When asked about how she feels to be back at Bronx Science, Asuka Koda ’23 said, “Simply put, it doesn’t seem real yet.” 

“I’m a senior and it definitely feels great to be back in the building again. This year was an intense transition for me because I take public transportation from southwest Queens every day to Bronx Science,” said Victoria Diaz ’22. For many students, the Bronx Science commute is time consuming, something that was not an issue during the period of remote learning from home. 

Along with returning students coming back to Bronx Science, ninth grade students revealed how it feels to be at Bronx Science for the first time! Alissa Cyriac ’25 said, “I’m really excited about being in-person at Bronx Science. As a ninth grader, it’s my first time coming into the building, and it’s great to be able to have the full high-school experience. I enjoy being able to build connections with my teachers as well as with other students. I honestly didn’t realize how much I missed in person school, until I came back.” Sumaiya Jessi ’25 said, “Bronx Science is just very welcoming; the faculty and students are very kind and helpful and make the whole transition from middle school to high school very smooth.” 

Overall, students are enjoying returning to Bronx Science or entering the building for the first time. Most students are able to be more social and interact with friends and teachers, something that they were deprived of during remote learning.

Many precautions are in place in New York City public schools in order to keep the Coronavirus in check. The DOE website lists details on the numerous precautionary steps taken in order to ensure that reopening schools remains safe and effective. Some of these steps include health screenings, face-coverings, social-distancing, ventilation, and disinfectant equipment. 

Every single day, everyone must arrive at school with a face-covering and a copy of their health screenings. In order to be granted entry into the school, health screenings must be shown to a school official. Moreover, masks are mandated for everyone present within the school. If you don’t have a mask, one will be provided for you. Additionally, the importance of ventilation was highlighted in the health and safety of schools and its students. Two air purifiers have been added to each classroom in order to increase air circulation, along with windows and doors remaining open. Hand sanitizers and disinfectant wipes are also accessible in every room on campus.

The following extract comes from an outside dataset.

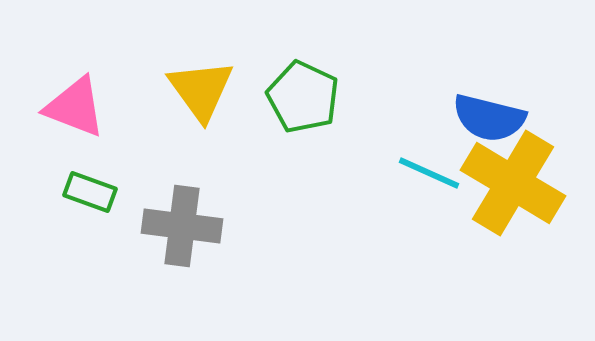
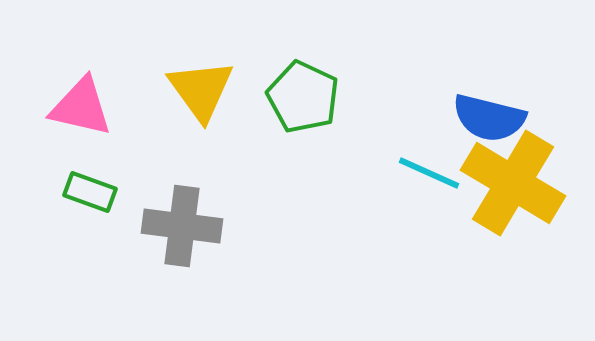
pink triangle: moved 6 px right; rotated 8 degrees counterclockwise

As shown above, hand sanitizer as well as other disinfectant materials are widely encouraged to be used. They are available in every classroom. (Sirajum Munira)

A “new normal” is one of the many ways to describe the state of the way the world is now compared to pre-pandemic life. Zhu gives her own interpretation of this phrase: “Even though it’s hard to let go of what our lives were like before COVID-19, it’s also critical that we acknowledge that we will never return to life as the way it was. Instead, everyone must play their role in helping to eradicate as much of COVID-19 as we can so that we can continue our lives with some semblance of normalcy, even if this normal is different from what we expected it to be.”

In the future, the pre-pandemic status quo isn’t guaranteed, but with these changing times we could create a new version of normalcy, one fit for the era.

“I’m a senior and it definitely feels great to be back in the building again. This year was an intense transition for me because I take public transportation from southwest Queens every day to Bronx Science,” said Victoria Diaz ’22.